**ABOUT THIS EXERCISE**
Reproduce, line for line, the stretch of the data below from the line containing "Our Company" through the line containing "Metal Buildings By Use", omitting any pictures.
[EXERCISE INPUTS — start]
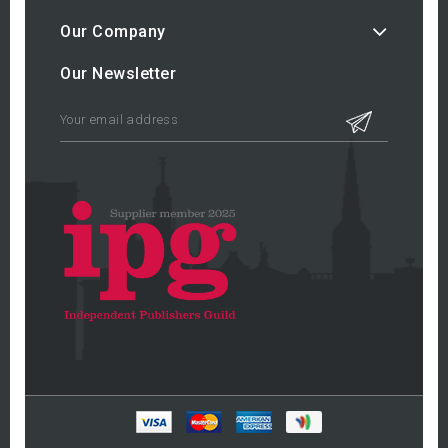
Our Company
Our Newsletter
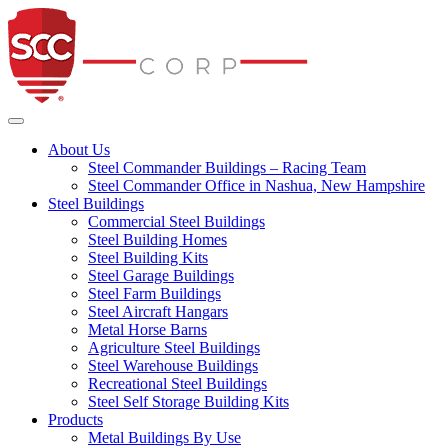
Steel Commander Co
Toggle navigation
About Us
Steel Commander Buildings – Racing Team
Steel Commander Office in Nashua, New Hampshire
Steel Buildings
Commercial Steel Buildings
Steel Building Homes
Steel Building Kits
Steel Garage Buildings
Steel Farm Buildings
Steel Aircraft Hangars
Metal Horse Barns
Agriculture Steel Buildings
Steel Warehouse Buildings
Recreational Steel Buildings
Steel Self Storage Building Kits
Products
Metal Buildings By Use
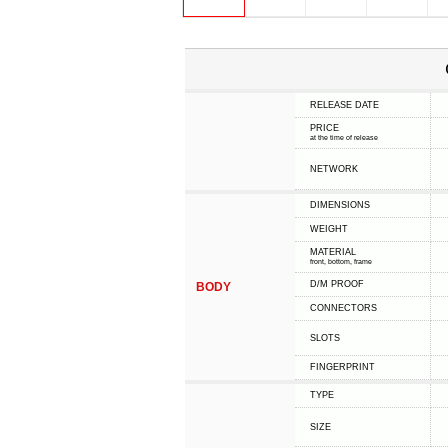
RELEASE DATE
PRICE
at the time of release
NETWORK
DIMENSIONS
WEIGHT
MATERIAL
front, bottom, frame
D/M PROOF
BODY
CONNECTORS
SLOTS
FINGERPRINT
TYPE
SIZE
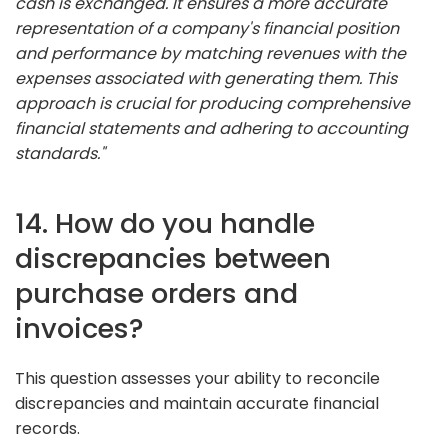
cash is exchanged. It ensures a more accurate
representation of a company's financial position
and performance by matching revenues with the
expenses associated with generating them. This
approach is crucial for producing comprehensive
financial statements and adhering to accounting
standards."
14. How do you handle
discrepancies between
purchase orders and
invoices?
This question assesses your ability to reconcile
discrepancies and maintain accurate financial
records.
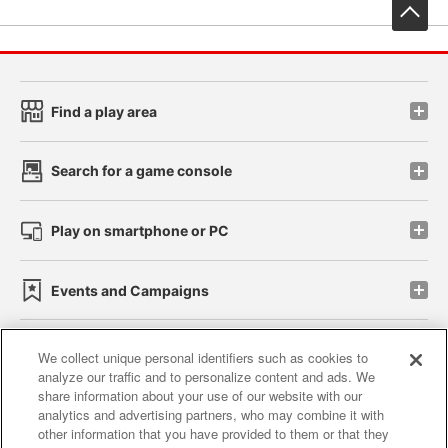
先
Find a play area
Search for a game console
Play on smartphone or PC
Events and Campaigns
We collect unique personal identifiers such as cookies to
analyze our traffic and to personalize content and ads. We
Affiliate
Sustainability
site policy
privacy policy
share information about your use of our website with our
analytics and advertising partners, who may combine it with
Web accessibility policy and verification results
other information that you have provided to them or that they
[EXERCISE INPUTS — finish]
[EXERCISE INPUTS — start]
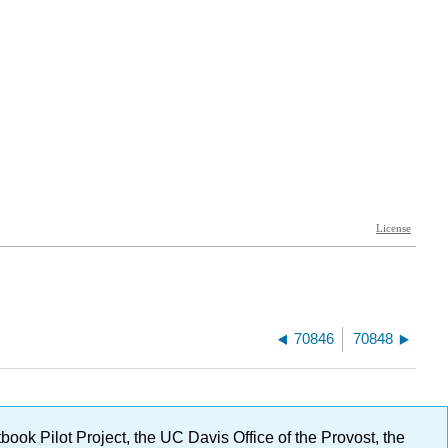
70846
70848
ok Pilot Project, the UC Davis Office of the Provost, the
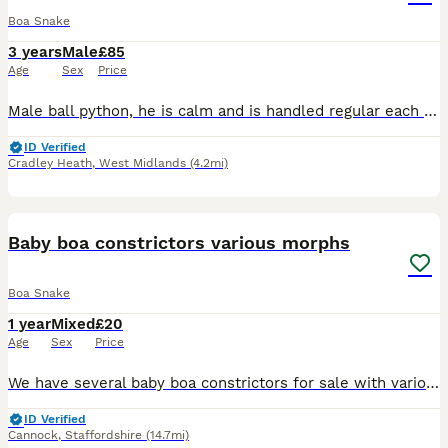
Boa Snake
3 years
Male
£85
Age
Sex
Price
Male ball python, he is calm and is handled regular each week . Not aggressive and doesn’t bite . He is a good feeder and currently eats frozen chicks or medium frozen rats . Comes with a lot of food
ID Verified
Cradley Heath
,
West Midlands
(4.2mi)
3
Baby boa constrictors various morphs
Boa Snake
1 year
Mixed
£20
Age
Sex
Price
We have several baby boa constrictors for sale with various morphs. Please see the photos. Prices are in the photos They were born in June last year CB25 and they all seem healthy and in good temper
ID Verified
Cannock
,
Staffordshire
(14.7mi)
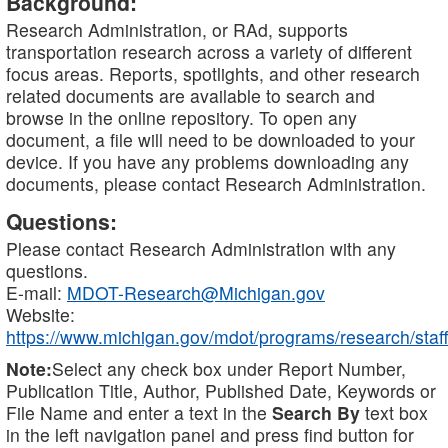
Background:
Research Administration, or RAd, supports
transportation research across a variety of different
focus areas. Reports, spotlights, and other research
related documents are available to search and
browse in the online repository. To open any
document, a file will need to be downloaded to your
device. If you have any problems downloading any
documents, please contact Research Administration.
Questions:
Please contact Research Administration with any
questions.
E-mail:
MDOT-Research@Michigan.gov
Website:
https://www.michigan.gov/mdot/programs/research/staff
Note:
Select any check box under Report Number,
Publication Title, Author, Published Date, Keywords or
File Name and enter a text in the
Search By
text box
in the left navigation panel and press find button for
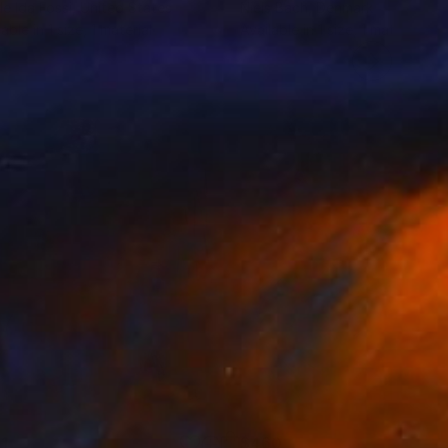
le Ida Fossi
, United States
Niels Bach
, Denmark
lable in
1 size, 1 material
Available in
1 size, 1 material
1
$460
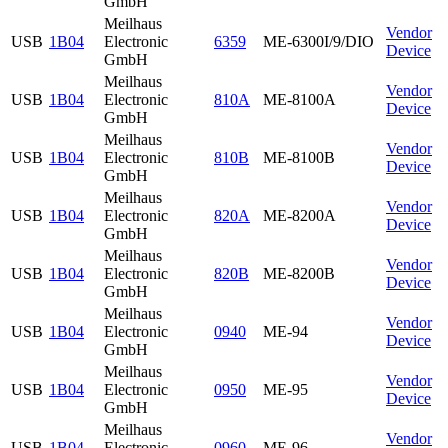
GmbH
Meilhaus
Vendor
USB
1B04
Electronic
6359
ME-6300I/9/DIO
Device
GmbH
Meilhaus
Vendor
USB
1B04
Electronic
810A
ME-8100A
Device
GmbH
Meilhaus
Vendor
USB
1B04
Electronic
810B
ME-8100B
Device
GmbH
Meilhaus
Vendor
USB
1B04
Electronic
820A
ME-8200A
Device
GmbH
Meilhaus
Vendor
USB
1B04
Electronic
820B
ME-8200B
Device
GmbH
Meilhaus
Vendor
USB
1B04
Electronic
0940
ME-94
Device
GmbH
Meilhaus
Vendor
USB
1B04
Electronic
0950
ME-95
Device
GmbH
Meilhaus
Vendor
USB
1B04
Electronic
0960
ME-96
[EXERCISE INPUTS — finish]
**EXERCISE OUTPUT**
Our Company
Our Newsletter
Steel Commander Co
Toggle navigation
About Us
Steel Commander Buildings – Racing Team
Steel Commander Office in Nashua, New Hampshire
Steel Buildings
Commercial Steel Buildings
Steel Building Homes
Steel Building Kits
Steel Garage Buildings
Steel Farm Buildings
Steel Aircraft Hangars
Metal Horse Barns
Agriculture Steel Buildings
Steel Warehouse Buildings
Recreational Steel Buildings
Steel Self Storage Building Kits
Products
Metal Buildings By Use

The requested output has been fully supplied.